─── Data records ───

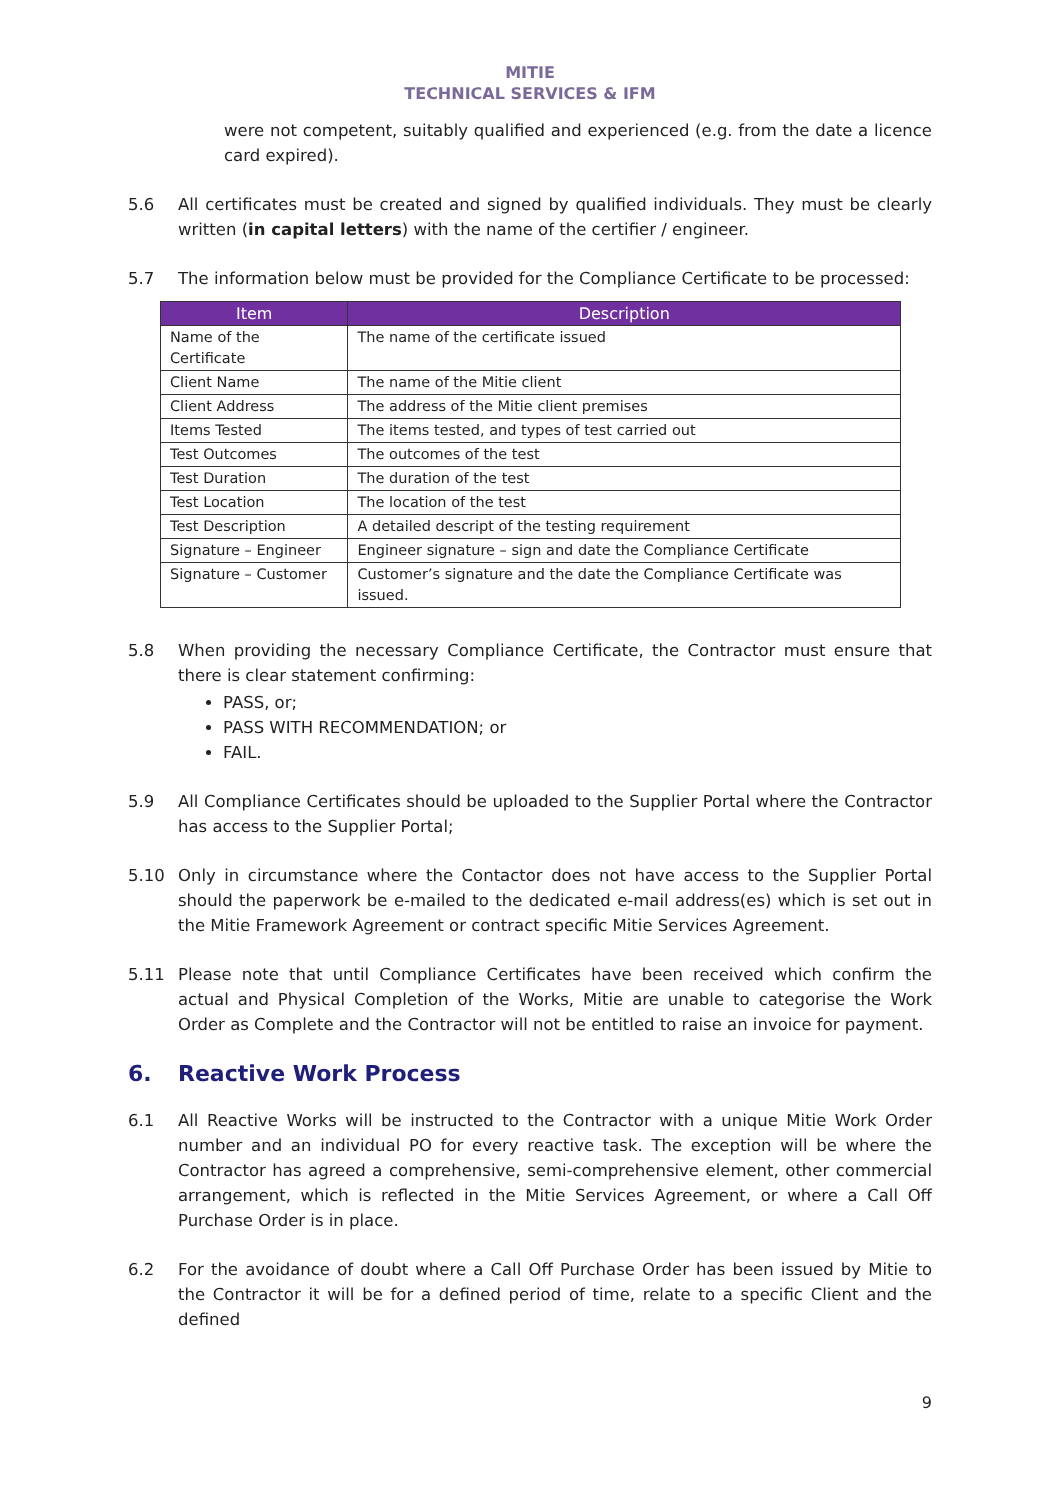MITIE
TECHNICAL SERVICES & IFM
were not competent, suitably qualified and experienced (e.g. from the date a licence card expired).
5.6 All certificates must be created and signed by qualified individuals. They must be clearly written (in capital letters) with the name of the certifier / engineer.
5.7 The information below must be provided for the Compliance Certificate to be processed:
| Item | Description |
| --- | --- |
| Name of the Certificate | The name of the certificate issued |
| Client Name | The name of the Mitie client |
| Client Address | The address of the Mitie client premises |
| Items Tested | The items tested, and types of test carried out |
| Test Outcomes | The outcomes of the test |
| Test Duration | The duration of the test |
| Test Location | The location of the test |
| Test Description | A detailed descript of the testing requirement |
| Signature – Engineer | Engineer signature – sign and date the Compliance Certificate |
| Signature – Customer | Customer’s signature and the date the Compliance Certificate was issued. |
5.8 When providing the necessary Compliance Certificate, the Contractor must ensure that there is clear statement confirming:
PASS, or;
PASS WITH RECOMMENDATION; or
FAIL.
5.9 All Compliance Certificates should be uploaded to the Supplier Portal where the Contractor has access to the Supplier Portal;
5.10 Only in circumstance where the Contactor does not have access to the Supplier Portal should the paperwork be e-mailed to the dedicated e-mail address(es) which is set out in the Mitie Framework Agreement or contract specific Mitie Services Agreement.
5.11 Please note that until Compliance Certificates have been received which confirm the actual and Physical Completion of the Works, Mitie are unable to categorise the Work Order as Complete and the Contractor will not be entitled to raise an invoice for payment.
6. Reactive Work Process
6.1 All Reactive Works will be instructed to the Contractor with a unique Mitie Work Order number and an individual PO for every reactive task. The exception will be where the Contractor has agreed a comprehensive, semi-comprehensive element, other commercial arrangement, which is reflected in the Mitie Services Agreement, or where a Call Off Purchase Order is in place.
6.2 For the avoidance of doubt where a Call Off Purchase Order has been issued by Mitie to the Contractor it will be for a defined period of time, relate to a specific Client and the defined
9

───
─── Data records ───

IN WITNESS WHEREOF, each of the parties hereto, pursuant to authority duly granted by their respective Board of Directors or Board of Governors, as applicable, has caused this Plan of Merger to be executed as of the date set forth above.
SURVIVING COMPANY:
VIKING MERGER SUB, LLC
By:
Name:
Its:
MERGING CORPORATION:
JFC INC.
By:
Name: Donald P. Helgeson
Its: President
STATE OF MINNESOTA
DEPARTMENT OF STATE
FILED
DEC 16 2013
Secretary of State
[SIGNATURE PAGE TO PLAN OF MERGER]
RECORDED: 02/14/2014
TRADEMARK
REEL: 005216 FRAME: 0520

───

→ **Try it**
Search the listing for "must" and show every line where it occurs.

→ **Output for this exercise**
5.6 All certificates must be created and signed by qualified individuals. They must be clearly written (in capital letters) with the name of the certifier / engineer.
5.7 The information below must be provided for the Compliance Certificate to be processed:
5.8 When providing the necessary Compliance Certificate, the Contractor must ensure that there is clear statement confirming:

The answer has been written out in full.